One nice thing about this calculation is that it takes WiP into consideration. The direct measurement formula can only calculate complete work. This calculation can consider work that is currently in progress. This gives you a result that is accurate to the current moment. Another benefit of this formula is that it illustrates the two ways you can improve CT: increasing throughput and decreasing WiP.
These calculations are averages. Depending on when you measure your sample you may get misleading results. Let's apply Little's Law to the same example from above:
|ID||Start date||End date|
Calculating for one day, Oct. 10th, yields a CT = 1 day (1 / 1 per day). This is in contrast to the direct measurement method for the same day yielding a CT of one hour. Let's measure a two day period with Little's Law: the 10th and 11th. This gives us a CT of 1 unit of work every two days (1 / 1 per two days). This may paint a bad picture of Little's Law, but it shouldn't. This is a limitation of averages for any formula. The direct measurement formula could be similarly impacted. You could chose a period of many outliers that would skew direct measurement. It's possible, intentionally or unintentionally, to pick a period that reflects CT in positive or negative lights. To combat this limitation it's worthwhile to measure the same period at regular intervals. For example, consistently calculate and report CT for one day, one week, or whatever period makes sense for your team.

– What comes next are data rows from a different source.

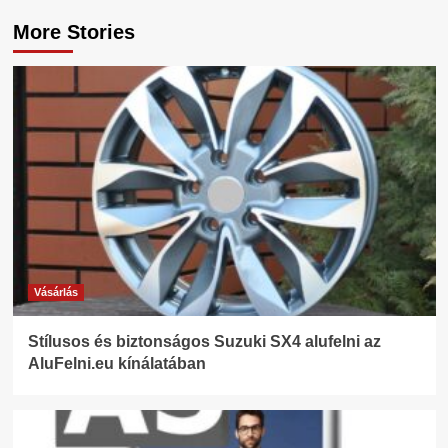
More Stories
Vásárlás
Stílusos és biztonságos Suzuki SX4 alufelni az
AluFelni.eu kínálatában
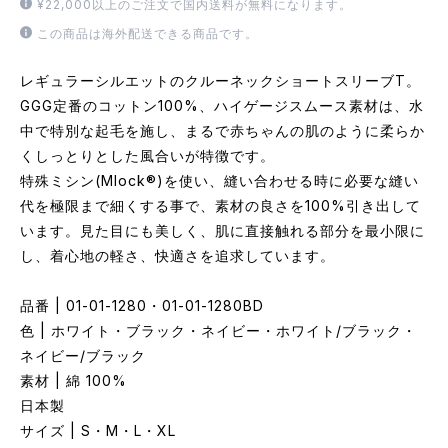
¥22,000以上のご注文で国内送料が無料になります。
この商品は海外配送できる商品です。
レギュラーシルエットのクルーネックショートスリーブT。
GGG定番のコットン100%、ハイゲージスムース素材は、水
中で特別な起毛を施し、まるで赤ちゃんの肌のように柔らか
くしっとりとした風合いが特徴です。
特殊ミシン(Mlock®)を使い、縫い合わせる時に必要な縫い
代を極限まで細くする事で、素材の良さを100%引き出して
います。見た目にも美しく、肌に直接触れる部分を最小限に
し、着心地の軽さ、快適さを追求しています。
品番 | 01-01-1280・01-01-1280BD
色 | ホワイト・ブラック・ネイビー・ホワイト/ブラック・
ネイビー/ブラック
素材 | 綿 100%
日本製
サイズ | S・M・L・XL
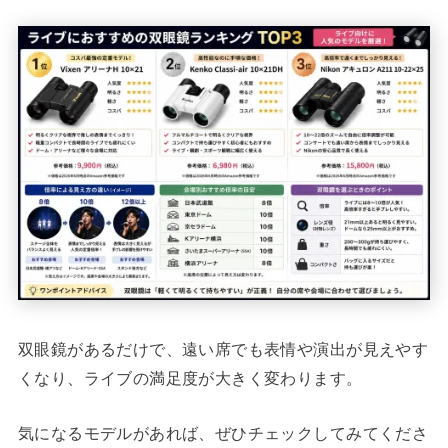
双眼鏡があるだけで、遠い席でも表情や演出が見えやす
くなり、ライブの満足度が大きく変わります。
気になるモデルがあれば、ぜひチェックしてみてくださ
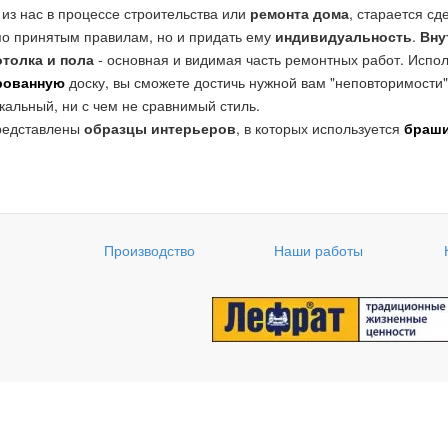
из нас в процессе строительства или
ремонта дома
, старается сд
по принятым правилам, но и придать ему
индивидуальность
.
Вну
отолка и пола
- основная и видимая часть ремонтных работ. Испо
рованную
доску, вы сможете достичь нужной вам "неповторимости
кальный, ни с чем не сравнимый стиль.
редставлены
образцы интерьеров
, в которых используется
браши
Производство
Наши работы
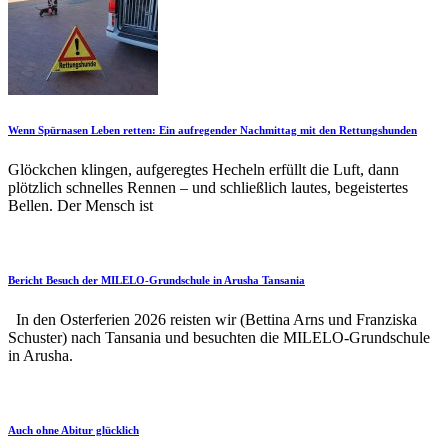
Wenn Spürnasen Leben retten: Ein aufregender Nachmittag mit den Rettungshunden
Glöckchen klingen, aufgeregtes Hecheln erfüllt die Luft, dann
plötzlich schnelles Rennen – und schließlich lautes, begeistertes
Bellen. Der Mensch ist
Bericht Besuch der MILELO-Grundschule in Arusha Tansania
In den Osterferien 2026 reisten wir (Bettina Arns und Franziska
Schuster) nach Tansania und besuchten die MILELO-Grundschule
in Arusha.
Auch ohne Abitur glücklich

Cycle time measures the part of a software delivery pipeline that is mostly (if not entirely) controlled by an engineering team. Because of this it's a great metric to track. Changes to development (ex. feature flags), peer review, QA, CI/CD, and team structure will all have an impact on CT. Measure, observe, and improve! 👩🔬
The largest factor for how you want to handle CT calculations is outliers. If you want to feel the pain of a ticket that was WiP for 3 months, go with direct measurement. There are reasons for and against this. Teams want to identify pain points so that they can correct the issue. However, there are cases where work was in progress, but outside of engineering's control. You may not want that outlier indicating there's a problem if you can't fix it. If you want to have an understanding of CT, but gloss over some of the details, go with Little's Law.